I look forward to meeting with you all throughout the year.

Carl Sanderson



Friday, December 7, 2018

Goodbye, Year Sixes!


Over the past two weeks, we have been celebrating the last few remaining days of our amazing year six students and have held a range of graduation events.

Last Thursday, we had the official graduation ceremony, which saw 66 fine young people on stage, all ready to move on to the big world of secondary education! It was a wonderful evening. The students all looked a million dollars and they deported themselves with dignified distinction. Ava, Gnanadeep and Shreya all gave lovely speeches about their time at primary school, and Fearne helped to MC the evening.

Once the formalities were over and done with, we had the Year Six dance! I could not believe how many skilled dancers we have in Rm 22. Again, I was very impressed by the way they all participated and had a great time.

The very next day, we all toddled off to Fremantle, where we had the graduation lunch at the Esplanade Hotel. Again, the students were all dolled up and a nice time was had by all. The food was excellent and several members of the public (who were likely initially mortified when 66 children marched in to the restaurant) commented on their good manners and positive behaviour. That's the Wattle Grove Way!

We have only one more event left....the traditional 'Ringing of the Bell' ceremony, which will take place on the last day of school (Thursday 13th Dec). There will be, for the students and parents of the graduating students, a viewing of the Year 6 farewell powerpoint in the BER room opposite the kindy classes, followed by the actual 'Ringing of the Bell', which takes place on the grassed area directly in front of the flag poles. We will let parents know the exact times for this early next week. We encourage all to come and witness this moment - we promise there won't be a dry eye in the house!

Finally...I just want to say that it has been a complete joy to teach these students, and a privilege to have had some small part in their life. They are all an amazing group of young people and I know they are going on to big things. A huge thank you to all the parents, who entrusted your precious children to my care. You have supported me, helped me, and I can't thank you enough.

I have told the Year Sixes that they must comeback and visit us at least twice a year, to keep us apprised of their progress.

To all MAC parents, thanks for a great year. I look forward to an equally amazing 2019.

Have a great break,

Carl 'exhausted' Sanderson














Monday, November 19, 2018

Hooray for History!

Last term, our class took part in the National History Challenge, which set students the task of researching and presenting an information product based on a 'turning point' in Australian history.

This could have been anything, like when women were given the vote, or Australia entered the Great War, or when we became a federation in 1901.

Our students were allowed to choose whether they worked alone or as a team. Some chose to create museum exhibits, while others designed their own web page, and others wrote essays on their chosen topic.

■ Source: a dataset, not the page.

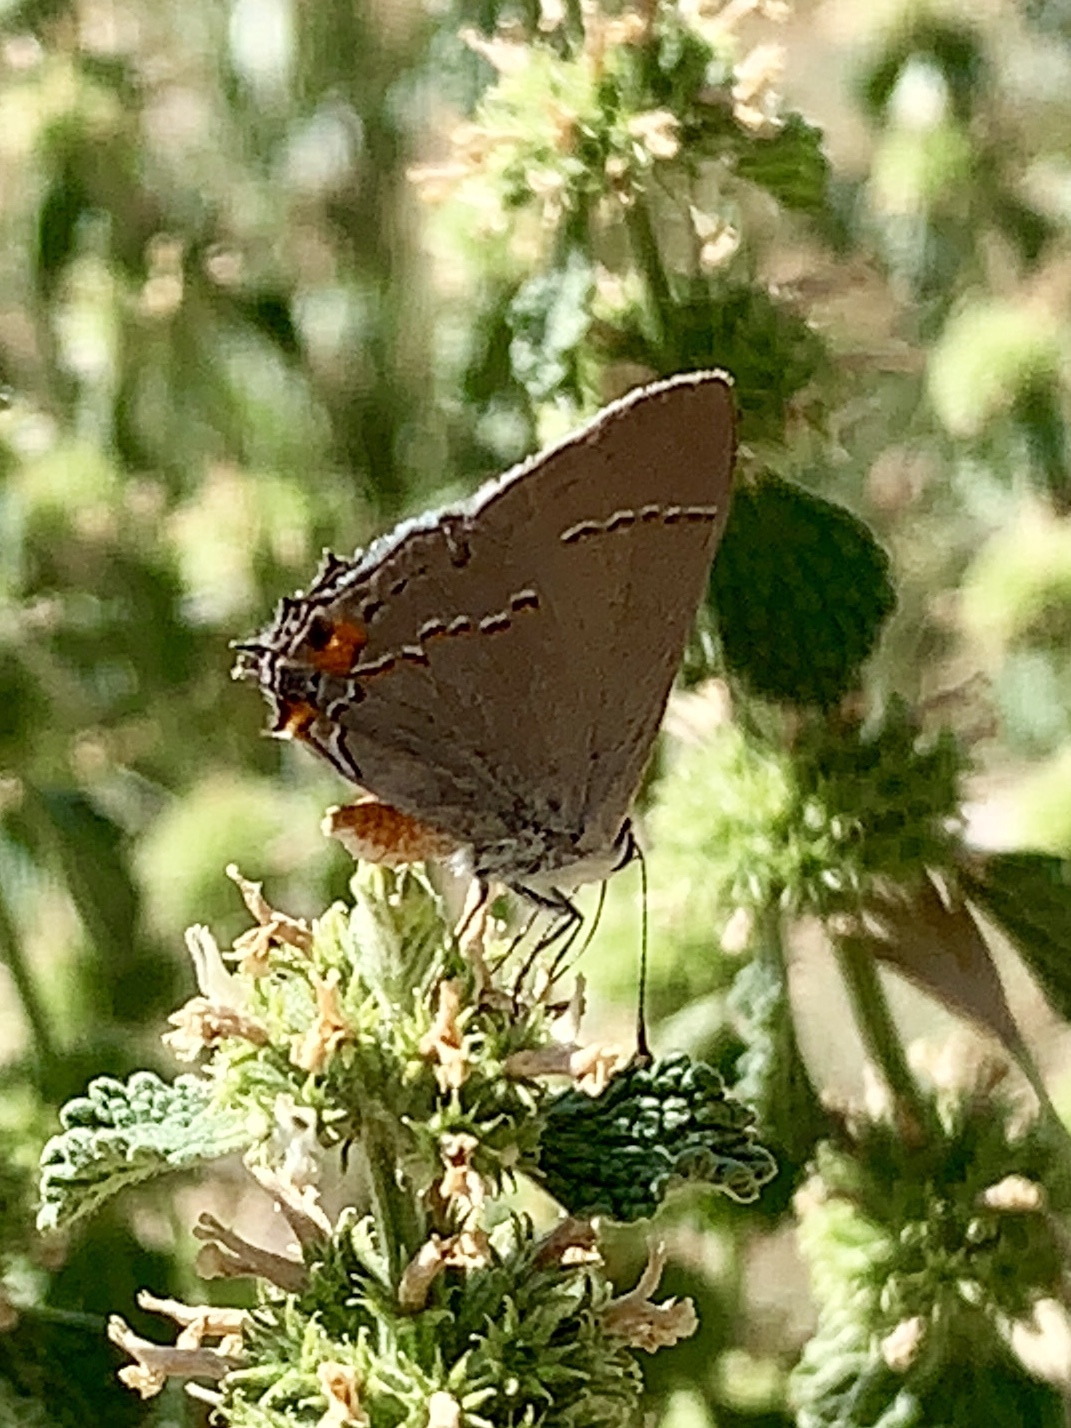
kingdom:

The standard of work was outstanding and we sent off a number of entries for consideration. Here is an example of just one of our outstanding entries submitted - this was by Fearne and Samara, who researched the life of David Unapon, who invented many things, including the electric shearing hand piece.

After several weeks of nervous waiting, the winners of the competition were finally announced. We were very pleased to learn that two of our students - Megha and Sandra were both finalists (out of many hundreds of entries) with their individual websites on the dismissal of Gough Whitlam and women's right to vote. Both girls were invited to Applecross Senior High School recently, to be awarded their finalist certificates and to learn if they had won the 'big' overall prize!

Alas, the girls didn't manage to be an overall winner, but we are still very proud of them for their amazing efforts. Well done, ladies - you might be historians of the future!